My experience is that the modelling of tuned bass enclosures is very accurate to real world (measured) results. The maths for how to tune enclosure has been known for 30 years and is now easy to change it quickly and graph it easily. 

Port length to diameter ratio is meaningless without knowing what sort of mass of air you are capable of moving and the speed of it through the selected port. Port noise and chuffing can be very audible and the only way to get this info is to model or measure.

If you've been tuning enclosures in the part, have you been measuring the impedance curve to se the tune?


----------



## SteveCallas (Apr 29, 2006)

*Re: port dimensions vs speaker size*

One thing to keep in mind is the first port resonance frequency which is dictated solely by port length.
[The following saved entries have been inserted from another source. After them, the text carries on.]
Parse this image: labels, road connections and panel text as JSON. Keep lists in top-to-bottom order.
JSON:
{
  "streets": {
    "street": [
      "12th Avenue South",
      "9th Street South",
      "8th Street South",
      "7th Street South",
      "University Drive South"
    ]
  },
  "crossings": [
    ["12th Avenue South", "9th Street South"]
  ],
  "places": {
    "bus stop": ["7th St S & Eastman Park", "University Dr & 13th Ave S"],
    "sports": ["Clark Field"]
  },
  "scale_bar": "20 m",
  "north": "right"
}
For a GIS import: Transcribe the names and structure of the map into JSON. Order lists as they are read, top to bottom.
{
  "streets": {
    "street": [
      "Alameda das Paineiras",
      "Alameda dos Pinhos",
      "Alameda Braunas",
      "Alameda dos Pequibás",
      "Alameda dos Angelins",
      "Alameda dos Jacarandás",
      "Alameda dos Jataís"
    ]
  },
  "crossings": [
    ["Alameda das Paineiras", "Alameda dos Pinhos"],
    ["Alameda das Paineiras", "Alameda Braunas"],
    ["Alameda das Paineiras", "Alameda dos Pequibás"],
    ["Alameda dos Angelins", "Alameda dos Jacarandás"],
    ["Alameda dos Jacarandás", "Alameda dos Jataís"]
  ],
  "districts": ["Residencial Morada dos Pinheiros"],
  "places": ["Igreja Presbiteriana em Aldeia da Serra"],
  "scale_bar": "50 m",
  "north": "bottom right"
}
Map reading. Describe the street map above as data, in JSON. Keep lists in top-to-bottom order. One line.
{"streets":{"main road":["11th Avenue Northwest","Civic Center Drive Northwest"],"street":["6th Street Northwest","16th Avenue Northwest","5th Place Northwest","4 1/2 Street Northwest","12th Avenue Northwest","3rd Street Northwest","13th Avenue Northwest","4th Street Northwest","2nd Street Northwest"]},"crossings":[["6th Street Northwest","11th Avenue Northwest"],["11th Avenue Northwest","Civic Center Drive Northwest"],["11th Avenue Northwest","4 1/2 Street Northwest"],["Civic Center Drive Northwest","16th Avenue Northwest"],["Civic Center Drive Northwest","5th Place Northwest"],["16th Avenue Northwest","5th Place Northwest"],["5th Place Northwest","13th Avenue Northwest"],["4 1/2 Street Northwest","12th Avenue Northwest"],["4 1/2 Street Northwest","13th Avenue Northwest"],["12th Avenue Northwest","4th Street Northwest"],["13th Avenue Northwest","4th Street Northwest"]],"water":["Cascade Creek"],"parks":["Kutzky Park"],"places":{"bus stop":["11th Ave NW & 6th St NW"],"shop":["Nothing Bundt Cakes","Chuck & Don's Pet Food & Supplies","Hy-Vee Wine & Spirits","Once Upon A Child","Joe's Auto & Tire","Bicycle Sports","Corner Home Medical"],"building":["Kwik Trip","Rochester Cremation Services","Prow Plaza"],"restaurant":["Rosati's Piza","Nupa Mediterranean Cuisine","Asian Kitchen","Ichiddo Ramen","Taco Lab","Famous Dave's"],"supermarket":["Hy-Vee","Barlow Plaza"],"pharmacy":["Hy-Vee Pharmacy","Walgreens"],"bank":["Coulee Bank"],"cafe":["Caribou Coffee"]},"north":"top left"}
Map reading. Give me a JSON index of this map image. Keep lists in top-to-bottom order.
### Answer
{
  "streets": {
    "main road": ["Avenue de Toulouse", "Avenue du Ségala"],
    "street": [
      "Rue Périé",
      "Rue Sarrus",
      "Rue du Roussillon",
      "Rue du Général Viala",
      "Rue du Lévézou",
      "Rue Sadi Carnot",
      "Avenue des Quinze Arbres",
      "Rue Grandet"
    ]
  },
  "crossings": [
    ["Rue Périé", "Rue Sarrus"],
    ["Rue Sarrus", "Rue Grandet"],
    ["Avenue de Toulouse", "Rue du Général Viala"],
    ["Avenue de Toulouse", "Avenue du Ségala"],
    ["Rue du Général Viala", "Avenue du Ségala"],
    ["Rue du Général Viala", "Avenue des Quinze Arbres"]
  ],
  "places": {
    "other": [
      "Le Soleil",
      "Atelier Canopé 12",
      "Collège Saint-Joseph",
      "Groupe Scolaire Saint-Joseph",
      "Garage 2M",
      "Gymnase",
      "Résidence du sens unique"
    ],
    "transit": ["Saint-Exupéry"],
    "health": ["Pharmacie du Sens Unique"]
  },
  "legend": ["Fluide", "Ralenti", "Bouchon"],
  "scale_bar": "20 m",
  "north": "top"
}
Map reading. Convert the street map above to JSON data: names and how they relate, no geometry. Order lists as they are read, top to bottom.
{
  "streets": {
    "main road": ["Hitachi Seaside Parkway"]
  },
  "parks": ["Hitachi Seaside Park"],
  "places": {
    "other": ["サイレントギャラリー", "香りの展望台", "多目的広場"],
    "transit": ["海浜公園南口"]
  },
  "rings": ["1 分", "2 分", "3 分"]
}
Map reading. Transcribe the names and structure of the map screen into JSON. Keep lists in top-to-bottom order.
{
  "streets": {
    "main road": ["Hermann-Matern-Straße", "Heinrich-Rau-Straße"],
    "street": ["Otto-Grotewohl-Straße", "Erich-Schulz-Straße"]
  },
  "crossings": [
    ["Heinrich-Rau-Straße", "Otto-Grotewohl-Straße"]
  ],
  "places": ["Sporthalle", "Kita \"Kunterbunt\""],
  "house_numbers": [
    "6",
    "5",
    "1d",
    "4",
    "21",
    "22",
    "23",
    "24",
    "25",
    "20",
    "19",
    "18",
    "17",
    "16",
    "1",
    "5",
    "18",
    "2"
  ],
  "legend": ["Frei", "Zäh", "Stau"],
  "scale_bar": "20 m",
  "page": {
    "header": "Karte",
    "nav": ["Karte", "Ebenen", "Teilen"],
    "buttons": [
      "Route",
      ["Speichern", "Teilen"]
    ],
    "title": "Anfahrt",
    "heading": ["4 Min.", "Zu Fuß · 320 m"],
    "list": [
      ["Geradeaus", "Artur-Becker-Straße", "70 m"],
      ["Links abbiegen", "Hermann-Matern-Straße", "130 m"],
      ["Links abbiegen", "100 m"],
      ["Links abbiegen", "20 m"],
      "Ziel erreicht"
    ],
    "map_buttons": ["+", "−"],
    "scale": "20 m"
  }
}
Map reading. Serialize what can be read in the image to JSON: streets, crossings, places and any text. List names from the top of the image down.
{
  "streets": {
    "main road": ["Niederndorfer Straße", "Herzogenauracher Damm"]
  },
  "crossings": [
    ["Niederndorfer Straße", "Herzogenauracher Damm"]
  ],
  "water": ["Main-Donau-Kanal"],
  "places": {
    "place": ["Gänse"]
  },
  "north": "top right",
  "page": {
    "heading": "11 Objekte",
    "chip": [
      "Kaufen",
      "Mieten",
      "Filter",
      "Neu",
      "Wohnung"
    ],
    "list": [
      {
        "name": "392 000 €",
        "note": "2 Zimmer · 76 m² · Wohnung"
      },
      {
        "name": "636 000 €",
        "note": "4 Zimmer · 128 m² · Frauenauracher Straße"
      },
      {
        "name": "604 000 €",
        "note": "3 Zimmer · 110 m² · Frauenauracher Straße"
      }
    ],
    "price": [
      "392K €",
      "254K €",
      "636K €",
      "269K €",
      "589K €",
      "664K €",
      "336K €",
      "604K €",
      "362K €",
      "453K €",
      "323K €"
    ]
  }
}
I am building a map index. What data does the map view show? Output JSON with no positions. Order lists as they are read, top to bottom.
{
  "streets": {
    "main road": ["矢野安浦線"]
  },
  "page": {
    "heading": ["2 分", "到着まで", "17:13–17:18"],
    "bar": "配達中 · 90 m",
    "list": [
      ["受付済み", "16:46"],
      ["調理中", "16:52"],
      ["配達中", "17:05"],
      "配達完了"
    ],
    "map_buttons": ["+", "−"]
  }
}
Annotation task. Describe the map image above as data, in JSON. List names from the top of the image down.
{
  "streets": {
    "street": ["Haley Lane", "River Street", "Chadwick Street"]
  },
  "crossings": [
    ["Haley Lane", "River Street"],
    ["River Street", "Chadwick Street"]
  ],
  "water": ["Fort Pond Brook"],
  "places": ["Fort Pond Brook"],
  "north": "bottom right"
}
I would aim to keep this resonant frequency above the crossover frequency to that of the driver(s) being ported.

For example, if building a ported three way, and you cross to the woofers at 500hz, it would be wise to keep the first port resonance above 500hz. If building a two way, and crossing over the midwoofers at 1.5khz, it would be wise to keep the first port resonance above 1.5khz. You don't want this frequency to be excited within the operating range of the related driver if at all possible. 

Hope that helps.


----------